End-to-end example: provision a scoped dev user

Mint a real user amy in group developers, grant her read-only access in the dev namespace, and prove she can read but not write.

# 1) key + CSR  (CN=username, O=group)
openssl genrsa -out amy.key 2048
openssl req -new -key amy.key -out amy.csr -subj "/CN=amy/O=developers"

# 2) submit a CertificateSigningRequest
cat <<EOF | kubectl apply -f -
apiVersion: certificates.k8s.io/v1
kind: CertificateSigningRequest
metadata: { name: amy }
spec:
  request: $(base64 -w0 amy.csr)
  signerName: kubernetes.io/kube-apiserver-client
  usages: ["client auth"]
  expirationSeconds: 2592000        # 30 days -> short-lived on purpose
EOF

# 3) admin reviews the subject, then approves; CA signs
kubectl get csr amy
kubectl certificate approve amy
kubectl get csr amy -o jsonpath='{.status.certificate}' | base64 -d > amy.crt

# 4) bind least-privilege RBAC (read-only in ns dev) to the USER
kubectl create rolebinding amy-view --clusterrole=view --user=amy -n dev

# 5) wire amy into a kubeconfig context and test
kubectl config set-credentials amy --client-key=amy.key \
  --client-certificate=amy.crt --embed-certs=true
kubectl config set-context amy --cluster=<cluster> --user=amy --namespace=dev
kubectl --context amy get pods         # OK (view)
kubectl --context amy run x --image=nginx   # FORBIDDEN (no create)

Debug & verify cluster certs

The commands you reach for when "x509" errors appear or access breaks.

# control-plane cert expiry at a glance
kubeadm certs check-expiration
openssl x509 -in /etc/kubernetes/pki/apiserver.crt -noout -subject -issuer -dates

# what cert is the api-server actually serving?
openssl s_client -connect <api-server>:6443 -showcerts </dev/null 2>/dev/null \
  | openssl x509 -noout -subject -issuer -dates

# decode the client cert embedded in YOUR kubeconfig (who am I, when do I expire?)
kubectl config view --raw \
  -o jsonpath='{.users[0].user.client-certificate-data}' \
  | base64 -d | openssl x509 -noout -subject -dates

# what does the api-server think my identity is right now?

Brief A >> For each statement, say whether it agrees with the Kubernetes certificate walkthrough, answering yes or no and quoting the deciding words. (i) The certificate signing request for amy is set to last 30 days. (ii) The role binding gives amy the edit cluster role. (iii) Running a pod with the nginx image in amy's context is refused.
Brief B >> Carry on the Kubernetes certificate walkthrough from its final line.
The lines that come next are separate material, unrelated to the Kubernetes certificate walkthrough.

Source material >>
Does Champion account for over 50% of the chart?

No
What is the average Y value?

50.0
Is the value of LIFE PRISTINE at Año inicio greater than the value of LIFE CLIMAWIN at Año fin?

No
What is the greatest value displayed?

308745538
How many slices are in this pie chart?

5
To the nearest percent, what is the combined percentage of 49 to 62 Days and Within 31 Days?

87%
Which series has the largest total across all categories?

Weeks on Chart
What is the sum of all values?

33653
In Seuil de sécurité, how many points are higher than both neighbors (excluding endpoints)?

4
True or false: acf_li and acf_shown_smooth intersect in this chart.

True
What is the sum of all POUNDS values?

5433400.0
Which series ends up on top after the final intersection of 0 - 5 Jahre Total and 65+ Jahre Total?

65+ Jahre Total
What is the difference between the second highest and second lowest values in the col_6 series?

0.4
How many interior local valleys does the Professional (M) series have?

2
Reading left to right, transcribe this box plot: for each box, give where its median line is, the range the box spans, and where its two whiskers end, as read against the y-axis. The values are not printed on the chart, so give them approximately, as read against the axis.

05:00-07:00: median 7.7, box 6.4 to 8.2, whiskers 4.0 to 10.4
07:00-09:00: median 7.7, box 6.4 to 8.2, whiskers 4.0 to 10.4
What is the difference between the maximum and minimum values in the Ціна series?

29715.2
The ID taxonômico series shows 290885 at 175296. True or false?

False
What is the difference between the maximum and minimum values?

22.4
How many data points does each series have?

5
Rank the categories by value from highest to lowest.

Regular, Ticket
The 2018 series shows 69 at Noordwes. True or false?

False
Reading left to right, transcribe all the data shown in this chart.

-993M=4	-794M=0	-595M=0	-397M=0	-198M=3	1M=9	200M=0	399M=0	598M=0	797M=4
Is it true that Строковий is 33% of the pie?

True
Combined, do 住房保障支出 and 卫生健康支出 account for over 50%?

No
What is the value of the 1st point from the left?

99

Exercise output A >>
(i) Yes: "30 days -> short-lived on purpose"
(ii) No: "--clusterrole=view"
(iii) Yes: "FORBIDDEN (no create)"

Exercise output B >>
kubectl auth whoami
kubectl auth can-i --list

# renew everything (kubeadm) if certs are near/after expiry
kubeadm certs renew all

End-to-end flow

The full lifecycle of a CA-signed client identity, from key generation to an authorized request.

Key takeaways

  • The cluster has a CA (/etc/kubernetes/pki/ca.crt) that signs all certs; whoever holds ca.key can mint any identity — guard it above all else.
  • Components authenticate to each other with client/server certs over TLS; the api-server is both server and client.
  • New users: generate key+CSR, submit a CertificateSigningRequest, admin approves, CA signs, you wire it into kubeconfig.
  • CN in the CSR = the username; each O = a group. O=system:masters is cluster-admin — never sign it casually.
  • Client certs can't be revoked (no CRL/OCSP): use short lifetimes, strip power via RBAC, or rotate the CA. kubeadm certs expire in ~1 year.

Checklist

  • [ ] Listed the certs under /etc/kubernetes/pki (and the separate etcd/front-proxy CAs)
  • [ ] Generated a .key and .csr with openssl
  • [ ] Created a CertificateSigningRequest and approved it
  • [ ] Decoded the signed cert and inspected it with openssl x509
  • [ ] Provisioned a scoped user (CN/O) and bound least-privilege RBAC
  • [ ] Checked control-plane cert expiry (kubeadm certs check-expiration)
  • [ ] Can explain why a leaked CA key / kubeconfig is catastrophic, and the fixes
  • [ ] Understand client certs can't be revoked (RBAC-strip or rotate CA instead)